Father of the internet Vint Cerf is retiring from Google
83-year-old Cerf is famous for the development of the Transmission Control Protocol/Internet Protocol (TCP/IP) protocol along with Robert Kahn back in the 70s
Vint Cerf, widely credited as the father of the internet, will step down next week from his role as Google's chief internet evangelist, ending a run of more than 20 years at the company.
The news broke not through a Google statement but during a panel at the Open Frontier conference, hosted by the Laude Institute. Dave Patterson, the UC Berkeley professor who co-designed Reduced Instruction Set Computer (RISC) processor architecture, noted that Cerf, who had been with Google since 2005, was retiring “a week from today".
But 83-year-old Cerf is more famous for the development of the TCP/IP protocol along with Robert Kahn back in the 70s.
For which he has won the Presidential Medal of Freedom and the Turing Award, the most prestigious award in computing, among others over the past half-century.

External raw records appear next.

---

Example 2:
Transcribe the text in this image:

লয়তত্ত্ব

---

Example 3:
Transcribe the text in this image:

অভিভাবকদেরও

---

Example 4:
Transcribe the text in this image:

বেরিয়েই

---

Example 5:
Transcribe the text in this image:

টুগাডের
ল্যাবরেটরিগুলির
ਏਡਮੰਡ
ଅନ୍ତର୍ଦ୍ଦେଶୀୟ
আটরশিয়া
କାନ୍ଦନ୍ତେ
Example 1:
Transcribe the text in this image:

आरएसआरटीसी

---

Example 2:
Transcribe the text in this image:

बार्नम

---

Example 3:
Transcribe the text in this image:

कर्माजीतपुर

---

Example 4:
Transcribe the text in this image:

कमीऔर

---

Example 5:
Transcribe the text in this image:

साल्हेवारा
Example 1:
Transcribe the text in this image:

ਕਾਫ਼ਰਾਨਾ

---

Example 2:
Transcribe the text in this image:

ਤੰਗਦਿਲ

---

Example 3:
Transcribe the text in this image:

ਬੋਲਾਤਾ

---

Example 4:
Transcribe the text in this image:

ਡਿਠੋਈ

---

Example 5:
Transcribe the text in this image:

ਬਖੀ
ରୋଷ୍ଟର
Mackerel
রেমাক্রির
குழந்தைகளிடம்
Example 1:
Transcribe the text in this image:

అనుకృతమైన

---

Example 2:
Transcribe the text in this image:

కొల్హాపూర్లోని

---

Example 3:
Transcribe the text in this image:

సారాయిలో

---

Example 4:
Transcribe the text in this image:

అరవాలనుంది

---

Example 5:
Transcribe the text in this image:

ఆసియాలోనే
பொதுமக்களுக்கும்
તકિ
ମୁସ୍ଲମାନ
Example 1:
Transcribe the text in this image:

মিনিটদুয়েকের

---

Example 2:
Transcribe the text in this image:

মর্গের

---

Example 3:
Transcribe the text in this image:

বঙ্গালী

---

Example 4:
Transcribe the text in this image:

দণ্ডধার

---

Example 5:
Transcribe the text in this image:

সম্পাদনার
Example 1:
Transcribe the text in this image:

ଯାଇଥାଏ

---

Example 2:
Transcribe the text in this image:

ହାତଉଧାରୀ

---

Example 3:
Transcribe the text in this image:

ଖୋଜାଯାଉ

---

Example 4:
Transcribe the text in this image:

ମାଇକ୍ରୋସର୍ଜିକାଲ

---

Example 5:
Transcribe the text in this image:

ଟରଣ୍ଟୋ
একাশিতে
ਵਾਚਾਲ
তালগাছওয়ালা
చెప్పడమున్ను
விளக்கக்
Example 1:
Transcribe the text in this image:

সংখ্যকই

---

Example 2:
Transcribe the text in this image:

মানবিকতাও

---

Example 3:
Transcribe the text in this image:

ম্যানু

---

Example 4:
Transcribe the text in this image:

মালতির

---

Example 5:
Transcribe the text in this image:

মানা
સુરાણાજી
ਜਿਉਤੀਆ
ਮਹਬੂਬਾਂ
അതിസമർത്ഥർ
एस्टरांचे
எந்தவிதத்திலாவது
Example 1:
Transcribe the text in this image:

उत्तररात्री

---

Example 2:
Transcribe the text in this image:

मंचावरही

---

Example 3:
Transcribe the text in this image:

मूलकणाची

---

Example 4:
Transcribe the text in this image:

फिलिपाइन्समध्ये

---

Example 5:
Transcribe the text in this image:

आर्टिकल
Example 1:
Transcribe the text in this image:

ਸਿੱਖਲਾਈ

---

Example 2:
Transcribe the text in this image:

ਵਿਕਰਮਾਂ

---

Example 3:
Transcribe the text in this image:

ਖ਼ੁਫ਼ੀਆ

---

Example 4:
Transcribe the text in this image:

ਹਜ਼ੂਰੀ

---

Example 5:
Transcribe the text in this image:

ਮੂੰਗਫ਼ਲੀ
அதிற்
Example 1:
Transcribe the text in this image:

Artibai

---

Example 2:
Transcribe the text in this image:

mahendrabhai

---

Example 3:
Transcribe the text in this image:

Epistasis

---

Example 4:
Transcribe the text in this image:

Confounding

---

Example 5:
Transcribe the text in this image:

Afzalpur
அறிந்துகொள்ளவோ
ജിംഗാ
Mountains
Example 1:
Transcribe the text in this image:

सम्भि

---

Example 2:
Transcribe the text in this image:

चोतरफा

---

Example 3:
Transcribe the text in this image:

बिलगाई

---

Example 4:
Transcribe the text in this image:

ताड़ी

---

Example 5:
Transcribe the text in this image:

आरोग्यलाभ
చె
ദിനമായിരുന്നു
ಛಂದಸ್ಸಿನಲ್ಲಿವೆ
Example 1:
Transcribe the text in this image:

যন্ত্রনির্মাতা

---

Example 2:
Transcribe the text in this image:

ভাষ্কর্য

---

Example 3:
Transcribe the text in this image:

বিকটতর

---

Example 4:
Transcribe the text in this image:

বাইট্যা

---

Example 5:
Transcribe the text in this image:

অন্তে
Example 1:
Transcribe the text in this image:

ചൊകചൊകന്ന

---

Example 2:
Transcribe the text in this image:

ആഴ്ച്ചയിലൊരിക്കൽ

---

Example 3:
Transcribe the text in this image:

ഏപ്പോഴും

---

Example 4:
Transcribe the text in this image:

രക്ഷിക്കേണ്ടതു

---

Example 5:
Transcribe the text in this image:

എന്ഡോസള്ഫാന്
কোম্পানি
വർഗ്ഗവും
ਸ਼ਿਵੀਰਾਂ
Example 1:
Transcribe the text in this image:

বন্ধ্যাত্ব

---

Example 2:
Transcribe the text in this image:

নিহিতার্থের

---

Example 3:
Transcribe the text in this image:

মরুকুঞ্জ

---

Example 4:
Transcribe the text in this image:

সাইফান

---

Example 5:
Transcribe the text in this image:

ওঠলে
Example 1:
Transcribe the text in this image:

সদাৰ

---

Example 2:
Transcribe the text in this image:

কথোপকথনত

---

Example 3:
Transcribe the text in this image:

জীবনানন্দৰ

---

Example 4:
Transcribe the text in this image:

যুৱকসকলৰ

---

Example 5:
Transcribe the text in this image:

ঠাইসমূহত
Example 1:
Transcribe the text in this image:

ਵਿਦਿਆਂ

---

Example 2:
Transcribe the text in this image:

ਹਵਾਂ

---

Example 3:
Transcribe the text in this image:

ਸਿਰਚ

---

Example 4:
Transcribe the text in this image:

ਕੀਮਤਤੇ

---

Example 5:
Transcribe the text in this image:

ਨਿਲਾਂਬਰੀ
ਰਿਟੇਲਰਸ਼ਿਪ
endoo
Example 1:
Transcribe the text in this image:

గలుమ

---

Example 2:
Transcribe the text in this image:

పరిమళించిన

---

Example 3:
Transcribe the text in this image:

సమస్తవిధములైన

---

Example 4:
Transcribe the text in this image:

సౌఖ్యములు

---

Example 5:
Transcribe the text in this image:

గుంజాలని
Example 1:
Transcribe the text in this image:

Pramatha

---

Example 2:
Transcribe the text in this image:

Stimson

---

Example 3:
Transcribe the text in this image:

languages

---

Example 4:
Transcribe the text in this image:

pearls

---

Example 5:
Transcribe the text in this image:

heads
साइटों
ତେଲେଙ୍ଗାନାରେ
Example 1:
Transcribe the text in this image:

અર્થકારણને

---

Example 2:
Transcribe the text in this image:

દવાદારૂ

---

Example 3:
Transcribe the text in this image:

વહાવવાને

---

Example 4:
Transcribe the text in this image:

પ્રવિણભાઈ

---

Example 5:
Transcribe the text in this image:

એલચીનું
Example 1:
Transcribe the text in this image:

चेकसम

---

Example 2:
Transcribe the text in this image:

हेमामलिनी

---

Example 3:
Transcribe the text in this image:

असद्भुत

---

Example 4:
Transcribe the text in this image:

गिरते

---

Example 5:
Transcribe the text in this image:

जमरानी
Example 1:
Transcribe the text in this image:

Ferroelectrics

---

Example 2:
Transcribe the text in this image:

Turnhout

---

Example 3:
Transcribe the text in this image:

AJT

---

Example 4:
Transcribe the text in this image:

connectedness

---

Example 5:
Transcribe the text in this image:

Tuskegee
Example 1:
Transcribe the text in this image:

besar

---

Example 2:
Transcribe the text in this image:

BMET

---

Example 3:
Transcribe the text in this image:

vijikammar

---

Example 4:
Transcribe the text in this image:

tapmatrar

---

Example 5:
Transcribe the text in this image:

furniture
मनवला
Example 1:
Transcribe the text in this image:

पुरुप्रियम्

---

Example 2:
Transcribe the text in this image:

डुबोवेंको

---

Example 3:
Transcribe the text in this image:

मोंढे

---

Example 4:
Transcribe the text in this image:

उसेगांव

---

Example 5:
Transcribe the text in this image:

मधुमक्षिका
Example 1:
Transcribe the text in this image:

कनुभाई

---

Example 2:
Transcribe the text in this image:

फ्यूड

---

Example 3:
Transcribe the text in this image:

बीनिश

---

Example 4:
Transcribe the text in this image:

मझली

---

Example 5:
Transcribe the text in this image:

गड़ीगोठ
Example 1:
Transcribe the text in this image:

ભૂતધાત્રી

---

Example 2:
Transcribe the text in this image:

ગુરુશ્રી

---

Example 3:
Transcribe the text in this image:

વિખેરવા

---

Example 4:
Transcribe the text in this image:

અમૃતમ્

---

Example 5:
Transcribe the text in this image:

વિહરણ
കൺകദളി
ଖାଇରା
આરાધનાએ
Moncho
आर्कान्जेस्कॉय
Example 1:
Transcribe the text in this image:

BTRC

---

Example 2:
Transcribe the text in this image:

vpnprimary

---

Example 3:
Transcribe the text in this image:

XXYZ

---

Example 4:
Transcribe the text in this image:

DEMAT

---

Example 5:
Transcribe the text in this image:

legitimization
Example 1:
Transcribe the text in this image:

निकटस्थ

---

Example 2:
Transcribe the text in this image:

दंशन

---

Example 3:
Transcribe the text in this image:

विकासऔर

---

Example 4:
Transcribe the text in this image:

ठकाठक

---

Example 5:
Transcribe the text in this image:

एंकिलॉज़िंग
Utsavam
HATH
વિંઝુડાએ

Some of Cerf’s time on the panel was devoted to the claim that, at some point, AI agents created by competing firms will have to rely upon technical protocols rather than using natural language to communicate with one another.
Cerf claimed that natural language was not precise enough for AI to use when dealing with sophisticated or important issues, much like how the game of “telephone” distorts a message every time it gets passed along.
His fellow panellists believed that agents powered by large language models could just speak in natural language; Cerf disagreed, claiming that more precise protocols would be needed.
The moderator of the panel concluded by reminiscing about how he first met Cerf as a graduate student in the 1970s, claiming he was "the best-dressed computer scientist" he had ever seen. Cerf replied with laughter, stating that he wore a shirt, tie, and vest and that he liked to dress formally in order to stand out from the crowd.